CHAPTER I.
Mademoiselle Jeanne.
“Maitre Corbeau, sur
un arbre perche.”
La Fontaine.
It was so cold. Ah, so very cold! So thought the old raven as he hobbled up and down the terrace walk at the back of the house—the walk that was so pleasant in summer, with its pretty view of the lower garden, gay with the bright, stiffly-arranged flowerbeds, so pleasantly warm and yet shady with the old trees overhead, where the raven’s second cousins, the rooks, managed their affairs, not without a good deal of chatter about it, it must be confessed. “Silly creatures,” the raven was in the habit of calling them with contempt—all to himself, of course, for no one understood the different tones of his croaking, even though he was a French raven and had received the best of educations. But to-day he was too depressed in spirit by the cold to think of his relations or their behaviour at all. He just hopped or hobbled—I hardly know which you would call it—slowly and solemnly up and down the long walk, where the snow lay so thick that at each hop it came ever so far up his black claws, which annoyed him very much, I assure you, and made him wish more than ever that summer was back again.

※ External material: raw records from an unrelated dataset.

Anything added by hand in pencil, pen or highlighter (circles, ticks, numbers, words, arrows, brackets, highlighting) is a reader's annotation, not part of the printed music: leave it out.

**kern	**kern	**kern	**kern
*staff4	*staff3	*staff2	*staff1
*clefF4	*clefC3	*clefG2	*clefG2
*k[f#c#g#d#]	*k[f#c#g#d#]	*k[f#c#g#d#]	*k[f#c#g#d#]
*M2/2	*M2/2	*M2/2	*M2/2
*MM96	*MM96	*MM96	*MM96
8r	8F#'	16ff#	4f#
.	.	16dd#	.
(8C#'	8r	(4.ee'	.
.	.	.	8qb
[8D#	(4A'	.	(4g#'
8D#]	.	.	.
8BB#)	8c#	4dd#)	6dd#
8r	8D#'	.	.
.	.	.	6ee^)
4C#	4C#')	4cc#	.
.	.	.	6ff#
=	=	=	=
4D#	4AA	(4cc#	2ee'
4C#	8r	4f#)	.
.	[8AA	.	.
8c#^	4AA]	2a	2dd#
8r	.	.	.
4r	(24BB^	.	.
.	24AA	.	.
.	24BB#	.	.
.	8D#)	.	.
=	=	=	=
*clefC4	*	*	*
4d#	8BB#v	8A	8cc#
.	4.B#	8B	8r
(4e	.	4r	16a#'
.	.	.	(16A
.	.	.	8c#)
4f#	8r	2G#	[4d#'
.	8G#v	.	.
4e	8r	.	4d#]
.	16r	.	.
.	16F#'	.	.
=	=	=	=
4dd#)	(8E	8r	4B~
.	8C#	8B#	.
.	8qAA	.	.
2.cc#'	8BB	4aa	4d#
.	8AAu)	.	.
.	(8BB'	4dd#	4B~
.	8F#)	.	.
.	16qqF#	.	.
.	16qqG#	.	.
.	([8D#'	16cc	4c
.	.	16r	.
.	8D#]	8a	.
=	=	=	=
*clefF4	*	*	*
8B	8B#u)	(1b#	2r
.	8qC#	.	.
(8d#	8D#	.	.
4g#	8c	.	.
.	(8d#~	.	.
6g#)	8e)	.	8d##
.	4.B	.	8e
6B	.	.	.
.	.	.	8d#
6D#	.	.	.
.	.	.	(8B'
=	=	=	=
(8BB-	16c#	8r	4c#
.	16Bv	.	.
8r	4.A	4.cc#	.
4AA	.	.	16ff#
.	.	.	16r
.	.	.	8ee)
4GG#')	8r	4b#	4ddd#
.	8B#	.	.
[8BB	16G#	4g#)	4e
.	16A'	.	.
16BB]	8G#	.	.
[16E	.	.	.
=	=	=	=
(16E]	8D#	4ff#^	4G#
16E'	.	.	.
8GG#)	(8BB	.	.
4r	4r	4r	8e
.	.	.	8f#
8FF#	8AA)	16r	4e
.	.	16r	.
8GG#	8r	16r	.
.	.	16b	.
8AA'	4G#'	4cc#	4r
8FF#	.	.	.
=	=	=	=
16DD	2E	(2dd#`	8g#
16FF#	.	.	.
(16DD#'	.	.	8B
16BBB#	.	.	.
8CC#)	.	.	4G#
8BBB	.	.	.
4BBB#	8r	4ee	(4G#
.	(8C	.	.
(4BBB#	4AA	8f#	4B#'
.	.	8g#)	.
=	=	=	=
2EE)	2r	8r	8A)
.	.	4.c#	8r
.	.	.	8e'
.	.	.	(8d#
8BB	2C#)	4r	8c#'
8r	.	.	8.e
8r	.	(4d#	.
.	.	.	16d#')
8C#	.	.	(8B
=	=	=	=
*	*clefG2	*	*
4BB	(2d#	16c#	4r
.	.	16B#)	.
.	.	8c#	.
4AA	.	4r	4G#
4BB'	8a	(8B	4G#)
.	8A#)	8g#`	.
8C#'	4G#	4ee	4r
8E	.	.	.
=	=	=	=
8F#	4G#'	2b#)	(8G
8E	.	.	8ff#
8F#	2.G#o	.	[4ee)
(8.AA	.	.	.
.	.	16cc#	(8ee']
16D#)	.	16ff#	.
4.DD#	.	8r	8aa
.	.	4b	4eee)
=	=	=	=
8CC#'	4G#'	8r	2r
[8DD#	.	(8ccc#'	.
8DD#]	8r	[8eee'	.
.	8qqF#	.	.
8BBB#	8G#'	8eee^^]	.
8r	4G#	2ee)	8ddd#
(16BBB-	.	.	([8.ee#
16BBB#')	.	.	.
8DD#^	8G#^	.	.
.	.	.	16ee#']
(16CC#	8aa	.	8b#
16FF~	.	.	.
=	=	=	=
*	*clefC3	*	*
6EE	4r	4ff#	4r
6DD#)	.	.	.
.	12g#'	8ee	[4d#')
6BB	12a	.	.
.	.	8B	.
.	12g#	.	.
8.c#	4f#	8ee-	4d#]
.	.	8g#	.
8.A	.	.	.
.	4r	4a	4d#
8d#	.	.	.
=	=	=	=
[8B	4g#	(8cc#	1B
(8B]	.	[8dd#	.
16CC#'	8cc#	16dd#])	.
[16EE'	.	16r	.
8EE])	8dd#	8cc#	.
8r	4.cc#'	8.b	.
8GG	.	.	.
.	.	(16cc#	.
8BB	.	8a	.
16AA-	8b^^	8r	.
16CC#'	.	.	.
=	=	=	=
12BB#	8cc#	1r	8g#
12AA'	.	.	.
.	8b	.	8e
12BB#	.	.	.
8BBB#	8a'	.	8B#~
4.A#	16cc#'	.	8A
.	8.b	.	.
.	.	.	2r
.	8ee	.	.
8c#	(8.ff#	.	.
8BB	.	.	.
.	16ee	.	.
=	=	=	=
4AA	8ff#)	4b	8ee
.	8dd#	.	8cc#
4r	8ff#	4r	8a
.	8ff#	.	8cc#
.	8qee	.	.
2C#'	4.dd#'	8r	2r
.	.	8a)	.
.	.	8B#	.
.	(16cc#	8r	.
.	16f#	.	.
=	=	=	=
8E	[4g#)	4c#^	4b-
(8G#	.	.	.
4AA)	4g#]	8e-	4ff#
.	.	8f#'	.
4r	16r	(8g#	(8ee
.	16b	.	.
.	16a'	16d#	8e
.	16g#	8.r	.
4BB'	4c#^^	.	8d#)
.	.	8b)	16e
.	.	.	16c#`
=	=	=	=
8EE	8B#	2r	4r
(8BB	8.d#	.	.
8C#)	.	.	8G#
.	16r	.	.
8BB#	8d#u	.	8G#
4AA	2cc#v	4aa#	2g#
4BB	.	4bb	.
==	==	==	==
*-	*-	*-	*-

Poor old fellow! he was not usually of a discontented disposition; but to-day, it must be allowed, he was in the right about the cold. It was very cold.
Several others beside the raven were thinking so—the three chickens who lived in a queer little house in one corner of the yard thought so, and huddled the closer together, as they settled themselves for the night. For though it was only half-past three in the afternoon, they thought it was no use sitting up any longer on such a make-believe of a day, when not the least little ray of sunshine had succeeded in creeping through the leaden-grey sky. And the tortoise would have thought so too if he could, but he was too sleepy to think at all, as he “cruddled” himself into his shell in the corner of the laurel hedge, and dreamt of the nice hot days that were past.
And upstairs, inside the old house, somebody else was thinking so too—a little somebody who seemed to be doing her best to make herself, particularly her nose, colder still, for she was pressing it hard on to the icy window-pane and staring out on to the deserted, snow-covered garden, and thinking how cold it was, and wishing it was summer time again, and fancying how it would feel to be a raven like old “Dudu,” all at once, in the mixed-up, dancing-about way that “thinking” was generally done in the funny little brain of Mademoiselle Jeanne.
Inside the room it was getting dark, and the white snow outside seemed to make it darker.
“Mademoiselle Jeanne,” said a voice belonging to a servant who just then opened the door; “Mademoiselle Jeanne, what are you doing at the window? You will catch cold.”